● Selected extract
**********

Exhibit 10.25
INTERMEC, INC.
EXECUTIVE CHANGE OF CONTROL
POLICY
FOR 2008 OMNIBUS INCENTIVE
PLAN
Effective: January 7,
2009
1.
General. The Compensation Committee of the Board of
Directors adopted the policy set forth herein (the "Policy") on
behalf of the Company. The Policy applies to those executive
officers and other key management personnel (the "Executives") who
have been designated as participants in the Company's Change of
Control Severance Plan effective as of January 7, 2009. The purpose
of the Policy is to establish the treatment of equity awards
granted under the Company's 2008 Omnibus Incentive Plan (the "2008
Plan") in the event of a Change of Control (as defined herein).
Pursuant to Section 14.2 of the 2008 Plan, the Policy shall be
incorporated into and shall become a term of the instrument
evidencing any Award granted under the 2008 Plan to the Executives,
and shall otherwise supersede the provisions of the first paragraph
of Section 14.2(a) and Section 14.2(b) of the 2008 Plan.
2.
Treatment of Awards Other Than Performance-Vested Awards. If
an Award (other than Awards identified in paragraph 3 below)
continues after a Change of Control, the Award, including any Award
that results from the conversion, assumption or replacement of the
Award in connection with the Change of Control, will not become
fully and immediately vested and exercisable, and all applicable
restriction limitations or forfeiture provisions will not lapse,
immediately prior to the Change of Control; provided, however, that
such Awards will become fully and immediately vested and
exercisable if, in connection with or within two years after the
Change of Control, the Executive's employment is terminated by the
Company or a successor company without Cause or if the Executive
terminates his or her employment for Good Reason.
3.
Treatment of Performance-Vested Awards. The
target payout opportunities attainable under all outstanding Stock
Awards and Stock Units with restrictions based on performance
criteria, Performance Shares, and Performance Units will be deemed
to have been fully earned based on targeted performance being
attained as of the effective date of a Change of Control, except
that if more than 50% of the applicable performance period has
elapsed as of the effective date of a Change of Control, the Award
will be deemed to have been earned based on the actual performance
attained as of the effective date of the Change of Control, and, in
either case, such Awards shall be paid within 60 days following the
effective date of the Change of Control.
4.

**********

● Recorded information
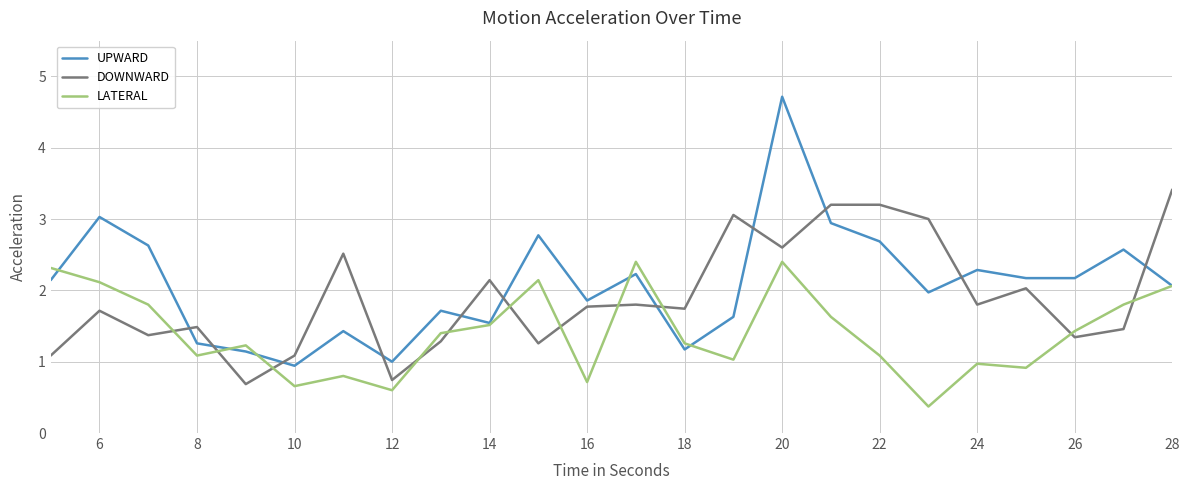

Does the chart display data point markers on the line(s)?

No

**********

● Tasks and exercises
**A.** Revise the change of control policy passage that opens with the words containing "Treatment of Performance-Vested" and closes with "Change of Control.", writing it out again with "60 days" changed to "90 days".
**B.** Under the change of control policy, within what period after a Change of Control must an Executive's employment be terminated without Cause for non-performance awards to become fully vested?
The data has no connection to the change of control policy.

● Solved tasks
**A.**
Treatment of Performance-Vested Awards. The
target payout opportunities attainable under all outstanding Stock
Awards and Stock Units with restrictions based on performance
criteria, Performance Shares, and Performance Units will be deemed
to have been fully earned based on targeted performance being
attained as of the effective date of a Change of Control, except
that if more than 50% of the applicable performance period has
elapsed as of the effective date of a Change of Control, the Award
will be deemed to have been earned based on the actual performance
attained as of the effective date of the Change of Control, and, in
either case, such Awards shall be paid within 90 days following the
effective date of the Change of Control.

**B.** Within two years after the Change of Control.